### TASK TO COMPLETE
In the material below, begin at the line that has "Figure 3. ( a", stop after the line that has "Figure 20. Accumulated", and transcribe those lines exactly, without pictures.

### INFORMATION PROVIDED

--- START ---

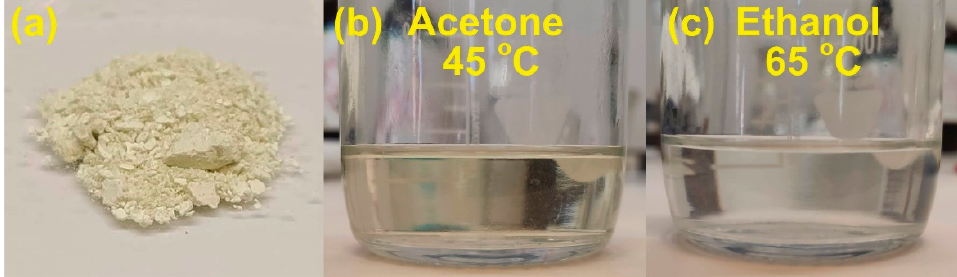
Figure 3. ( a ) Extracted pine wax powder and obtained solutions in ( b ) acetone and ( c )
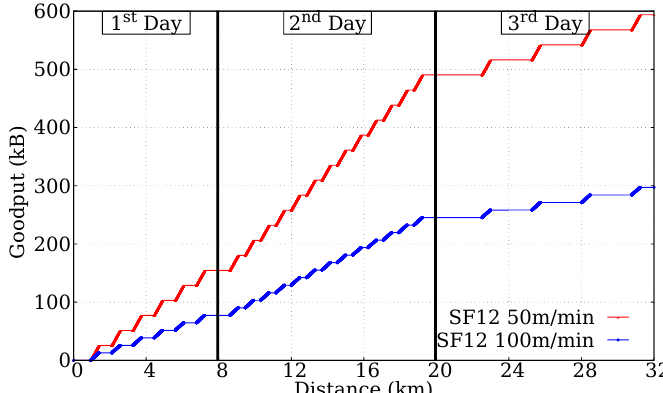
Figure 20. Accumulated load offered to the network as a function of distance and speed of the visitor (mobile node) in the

--- END ---
--- START ---

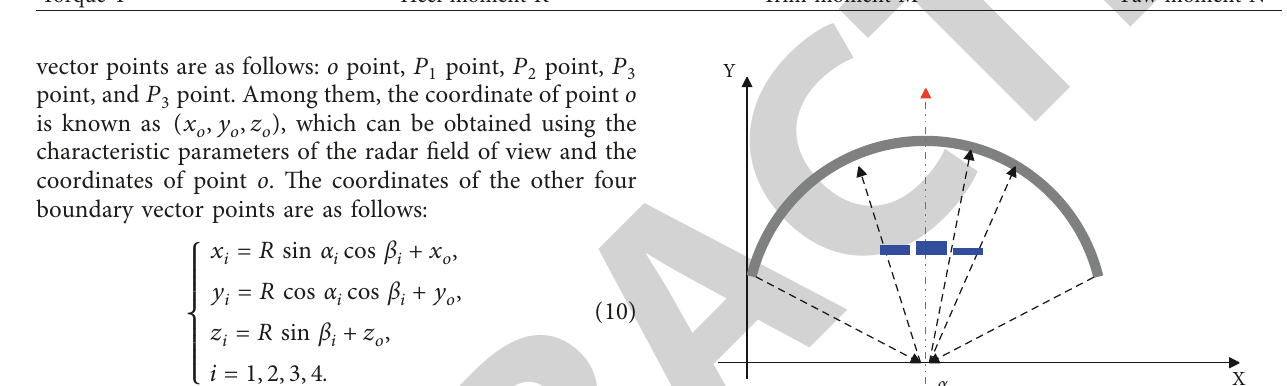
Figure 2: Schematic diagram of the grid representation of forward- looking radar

--- END ---

### ANSWER TO THIS EXERCISE
Figure 3. ( a ) Extracted pine wax powder and obtained solutions in ( b ) acetone and ( c )
Figure 20. Accumulated load offered to the network as a function of distance and speed of the visitor (mobile node) in the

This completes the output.